Buzz Bishop: Daddy Buzz

Dec
14
2011

It's Zacharie, Not Zach

Why Do People Shorten Names?

It inevitably happens immediately after we introduce our son to someone new.

"This is Zacharie," we say.

"Hey, Zach! Give me five!" they immediately respond.

I'm sure we're not the only ones who cringe at the shortening of our son's name by someone trying to sound friendly and hip with our son. We introduce him as Zacharie, we identify his name as Zacharie and it becomes Zach. It's nails on a chalkboard for my wife.

If you named your son Benjamin or your daughter Jennifer, you know the pain. My wife and I spent weeks negotiating the name and the one we settled on was not Zach. It's Zacharie.

Things are different for number 2 though. His birth certificate says Charles, yet we call him Charlie. I insisted on Charles for the official name so it would fulfill my wish to have children with French names, my wife insisted on calling him Charlie because that's the name she likes. It's our compromise and we introduce him as Charlie.

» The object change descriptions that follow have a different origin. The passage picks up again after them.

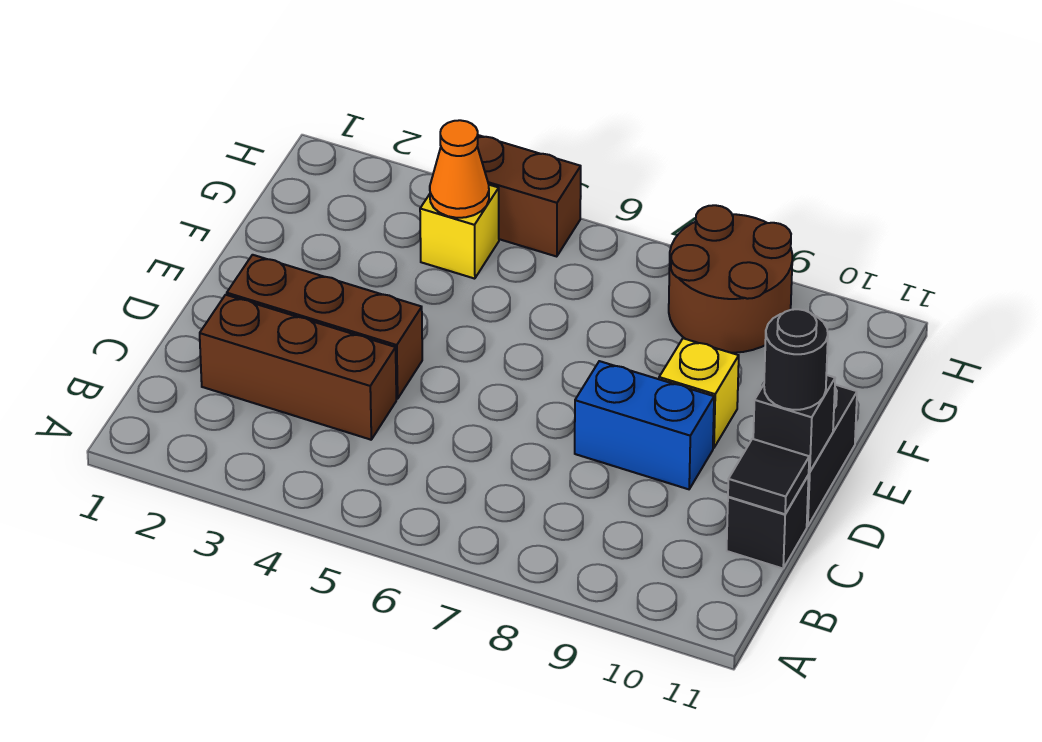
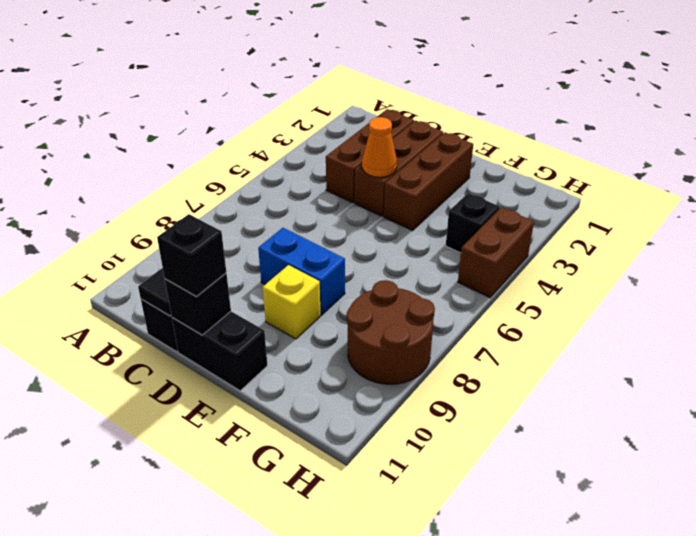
blue brick D8:D9 level 1 -> blue brick D8:E8 level 1
black round brick D11 level 3 -> black brick D11 level 3
none -> brown brick E2:E4 level 1
yellow brick G4 level 1 -> black brick G4 level 1
orange cone G4 level 2 -> orange cone D4 level 2

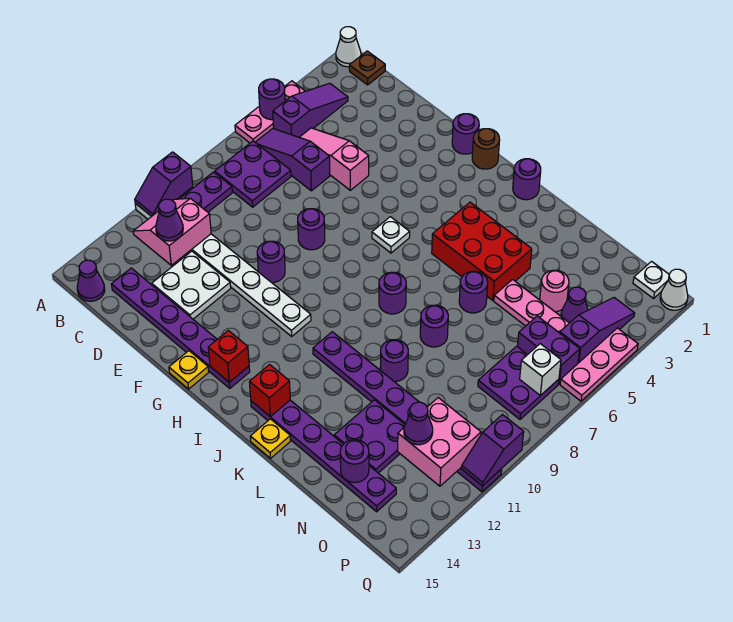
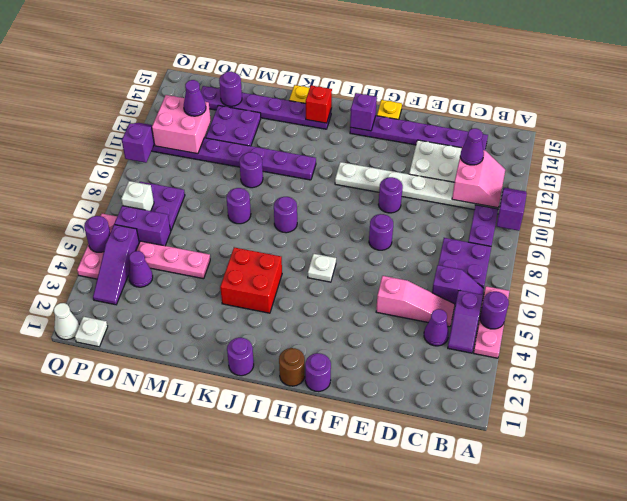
white cone A1 level 1 -> none
brown plate B1 level 1 -> none
purple slope B3:B5 level 1 top 5 -> purple slope B4:B5 level 1 top 5
purple slope B6:D6 level 1 top D -> purple slope B6:C6 level 1 top C
purple cone B15 level 1 -> purple cone C4 level 1
red brick H14 level 2 -> purple brick H14 level 2
red brick J4:L5 level 1 -> red brick J4:K5 level 1
purple round brick L6 level 1 -> purple round brick Q5 level 2
pink round brick N4 level 1 -> none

Sure, there are other nicknames for our boys. Charlie has become Choo Choo, Chooch or Charlie Choo Choo.

Zacharie is also known around the house as Bunny, Chicken Man or Spider Man. None of them make sense, but they're the pet names we call our children and you can be guaranteed I'll never introduce you to them with those names.

I will introduce you to my boys Charlie and Zacharie and expect them to be called that, not Chuck and Zach.

I originally wrote this in June 2010.  18 months later, we still have the same problems. *shrug*  

It's a timely repost since a new children's book,  My Name Is Elizabeth, tackles the topic for a girl with the name of a Queen who is frustrated by being called Lizzie.

How do you handle people who shorten your kids' names?